在c中的snprintf中使用const char数组

Question

I'm very new comer to C. I've this type of code and when I tried to execute it this warning message showed up "passing argument 1 of 'snprintf' discards 'const' qualifier from pointer target type" and nothing happened.

What I did wrong? Thank you

#include <stdio.h>
#include <stdlib.h>
#include <string.h>

int main()
{
  int i;
  const char *msg[3] = {"Hello", "Good Morning", "Hello World"};
  const char *strings[];


  for(i=0; i<3; i++)
  snprintf(strings[i], 20, "%s %d", msg[i], i);

  for(i=0; i<3; i++)
  printf("strings[%d]: %s\n", i, strings[i]);

  return 0;
}

Answer 1

snprintf(strings[i], 20, "%s %d", msg[i], i);

that tries to write into strings[i] . Since it's been declared as constant, compiler just refuses to do that because it violates the contract.

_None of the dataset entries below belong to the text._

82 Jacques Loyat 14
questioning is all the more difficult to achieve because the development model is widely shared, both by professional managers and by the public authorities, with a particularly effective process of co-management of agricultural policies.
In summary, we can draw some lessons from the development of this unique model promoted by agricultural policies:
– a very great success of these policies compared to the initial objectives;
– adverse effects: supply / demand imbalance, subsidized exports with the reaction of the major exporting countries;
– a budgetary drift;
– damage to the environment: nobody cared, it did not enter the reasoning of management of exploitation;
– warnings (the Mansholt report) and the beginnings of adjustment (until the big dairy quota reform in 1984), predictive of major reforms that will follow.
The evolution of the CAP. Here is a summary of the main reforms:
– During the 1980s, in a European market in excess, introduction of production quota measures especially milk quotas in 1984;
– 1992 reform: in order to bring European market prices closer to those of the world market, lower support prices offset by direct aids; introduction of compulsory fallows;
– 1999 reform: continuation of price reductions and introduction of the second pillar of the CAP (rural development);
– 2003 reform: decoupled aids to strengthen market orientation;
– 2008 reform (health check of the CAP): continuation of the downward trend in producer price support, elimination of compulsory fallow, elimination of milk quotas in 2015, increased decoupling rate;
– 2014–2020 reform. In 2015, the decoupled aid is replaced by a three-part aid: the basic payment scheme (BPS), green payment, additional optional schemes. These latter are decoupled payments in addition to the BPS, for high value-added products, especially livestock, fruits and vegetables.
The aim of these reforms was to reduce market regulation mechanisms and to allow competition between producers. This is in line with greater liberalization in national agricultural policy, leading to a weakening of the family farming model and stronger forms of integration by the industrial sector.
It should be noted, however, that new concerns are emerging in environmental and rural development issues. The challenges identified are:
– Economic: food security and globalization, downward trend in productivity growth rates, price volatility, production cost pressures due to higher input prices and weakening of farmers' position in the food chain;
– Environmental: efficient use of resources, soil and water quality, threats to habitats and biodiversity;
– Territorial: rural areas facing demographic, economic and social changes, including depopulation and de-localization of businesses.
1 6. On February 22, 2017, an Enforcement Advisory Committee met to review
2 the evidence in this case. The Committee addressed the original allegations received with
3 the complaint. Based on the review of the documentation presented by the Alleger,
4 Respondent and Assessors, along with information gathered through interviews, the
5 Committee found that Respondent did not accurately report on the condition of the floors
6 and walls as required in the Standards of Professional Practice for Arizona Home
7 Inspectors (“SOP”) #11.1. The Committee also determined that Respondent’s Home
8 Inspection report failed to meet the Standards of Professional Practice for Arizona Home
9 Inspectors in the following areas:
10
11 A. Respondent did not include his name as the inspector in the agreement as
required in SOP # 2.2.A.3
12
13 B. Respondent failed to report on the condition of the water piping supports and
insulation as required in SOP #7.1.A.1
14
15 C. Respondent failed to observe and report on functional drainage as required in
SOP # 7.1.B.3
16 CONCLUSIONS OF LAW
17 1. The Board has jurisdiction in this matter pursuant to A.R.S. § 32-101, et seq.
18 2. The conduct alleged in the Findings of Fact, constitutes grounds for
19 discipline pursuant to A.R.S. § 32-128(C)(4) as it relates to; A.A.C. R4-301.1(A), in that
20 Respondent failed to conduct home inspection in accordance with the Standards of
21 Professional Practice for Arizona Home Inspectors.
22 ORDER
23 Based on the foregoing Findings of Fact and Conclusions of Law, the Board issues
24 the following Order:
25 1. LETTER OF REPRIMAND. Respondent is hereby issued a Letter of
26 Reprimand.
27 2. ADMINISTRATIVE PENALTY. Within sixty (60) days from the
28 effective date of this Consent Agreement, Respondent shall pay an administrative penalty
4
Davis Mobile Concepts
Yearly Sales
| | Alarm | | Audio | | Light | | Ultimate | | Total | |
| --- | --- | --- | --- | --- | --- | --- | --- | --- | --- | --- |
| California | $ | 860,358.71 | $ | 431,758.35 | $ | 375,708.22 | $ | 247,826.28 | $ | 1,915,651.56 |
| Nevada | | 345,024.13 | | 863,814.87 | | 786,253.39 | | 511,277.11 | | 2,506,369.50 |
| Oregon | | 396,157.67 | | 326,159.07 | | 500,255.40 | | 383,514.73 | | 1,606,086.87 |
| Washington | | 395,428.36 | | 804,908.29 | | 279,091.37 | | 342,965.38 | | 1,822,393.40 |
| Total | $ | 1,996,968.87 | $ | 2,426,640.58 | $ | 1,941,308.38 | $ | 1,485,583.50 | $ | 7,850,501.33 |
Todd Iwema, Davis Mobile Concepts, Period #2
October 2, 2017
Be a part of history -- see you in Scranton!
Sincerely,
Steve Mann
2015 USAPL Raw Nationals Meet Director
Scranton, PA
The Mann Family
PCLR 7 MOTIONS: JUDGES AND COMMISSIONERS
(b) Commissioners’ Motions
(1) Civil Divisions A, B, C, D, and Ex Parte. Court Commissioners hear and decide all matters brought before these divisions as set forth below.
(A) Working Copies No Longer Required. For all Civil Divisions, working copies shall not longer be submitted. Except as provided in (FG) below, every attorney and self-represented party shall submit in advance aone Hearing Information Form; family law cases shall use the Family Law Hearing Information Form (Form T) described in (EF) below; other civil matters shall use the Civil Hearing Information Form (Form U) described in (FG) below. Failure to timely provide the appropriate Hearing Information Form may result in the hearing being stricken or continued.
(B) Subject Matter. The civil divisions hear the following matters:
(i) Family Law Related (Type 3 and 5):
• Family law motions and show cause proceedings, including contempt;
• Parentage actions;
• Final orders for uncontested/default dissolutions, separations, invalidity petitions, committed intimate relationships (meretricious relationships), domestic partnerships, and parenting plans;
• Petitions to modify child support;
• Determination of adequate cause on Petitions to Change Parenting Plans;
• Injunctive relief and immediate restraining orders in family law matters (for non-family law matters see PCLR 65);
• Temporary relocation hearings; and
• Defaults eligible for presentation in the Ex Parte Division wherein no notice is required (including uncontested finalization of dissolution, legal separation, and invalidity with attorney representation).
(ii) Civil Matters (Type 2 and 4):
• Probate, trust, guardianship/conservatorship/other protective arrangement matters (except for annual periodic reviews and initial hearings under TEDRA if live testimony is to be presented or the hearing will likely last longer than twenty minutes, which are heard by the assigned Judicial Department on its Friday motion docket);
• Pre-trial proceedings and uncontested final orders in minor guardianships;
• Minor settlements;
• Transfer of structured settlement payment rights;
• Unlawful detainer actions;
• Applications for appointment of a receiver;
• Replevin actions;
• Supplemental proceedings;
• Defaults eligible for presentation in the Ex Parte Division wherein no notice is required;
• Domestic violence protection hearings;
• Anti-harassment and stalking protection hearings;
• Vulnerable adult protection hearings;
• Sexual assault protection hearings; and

But here, it's even more serious: strings[i] doesn't have any allocated memory for the strings or even the pointers (!), so removing the const qualifier would result in undefined behaviour when running your program.

Answer 2

You need to allocate space for each string you want to print, like this

char *strings[3];
for (i = 0; i < 3 ; ++i) {
    size_t length = snprintf(NULL, 0, "%s %d", msg[i], i);
    strings[i] = malloc(length + 1);
    if (string[i] != NULL) {
        snprintf(strings[i], length, "%s %d", msg[i], i);
    }
}

for (i = 0; i < 3 ; ++i) {
    if (string[i] != NULL) {
        printf("string[%d]: %s\n", i, strings[i]);
    }
}

In the first part, we allocate 3 poitners on the stack. And then, for every string we first compute the length, and then snprintf() into the successfuly allocated memory.